Hence, option (C) is correct.


Note:
- The value of the Rydberg’s constant is ${R_\infty } = 1.097 \times {10^7}\,{m^{ - 1}}$. The Rydberg unit of energy $\left( {{R_y}} \right)$ determines the photon energy, which has the wave number equal to Rydberg constant.

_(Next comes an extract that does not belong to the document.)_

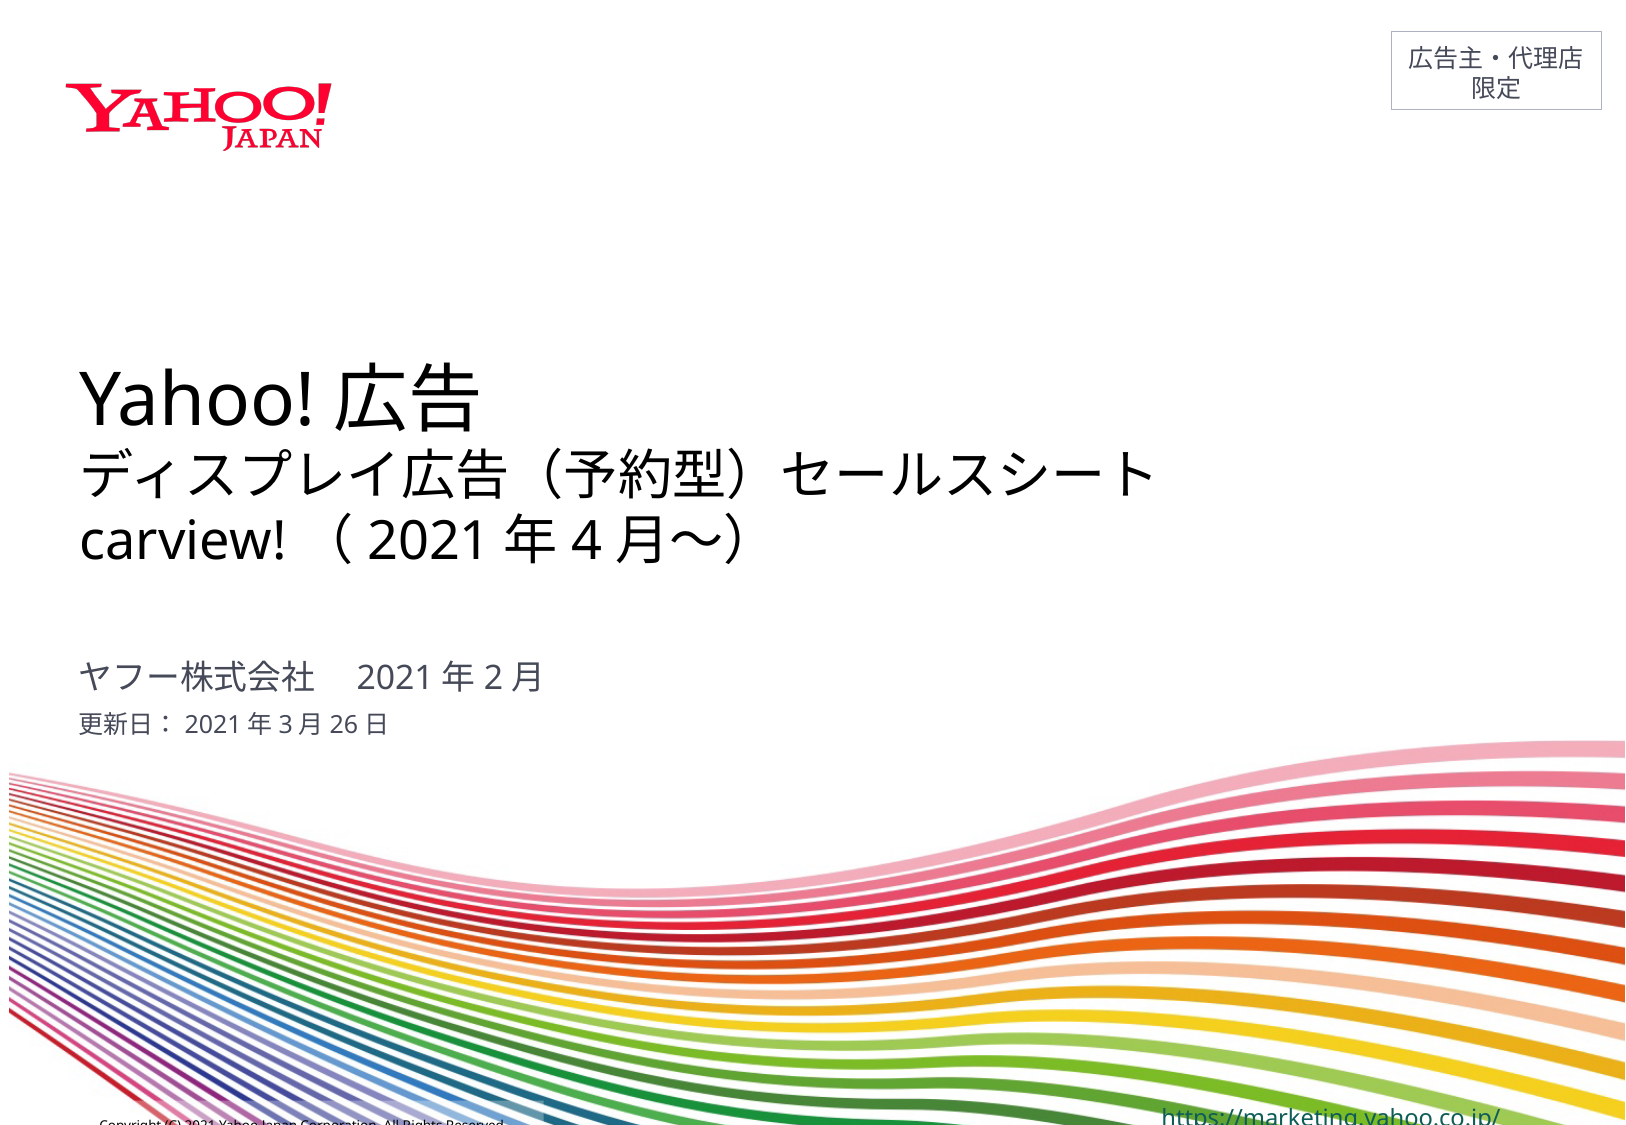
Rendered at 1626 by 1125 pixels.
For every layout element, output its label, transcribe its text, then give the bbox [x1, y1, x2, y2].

- The Rydberg constant value completely depends on the mass of the electron, the charge of the electron, the permittivity of free space, and the speed of light. The dimensional formula for the Rydberg constant has the only term in length and the other terms of mass and time factor tend to be in the power of zero.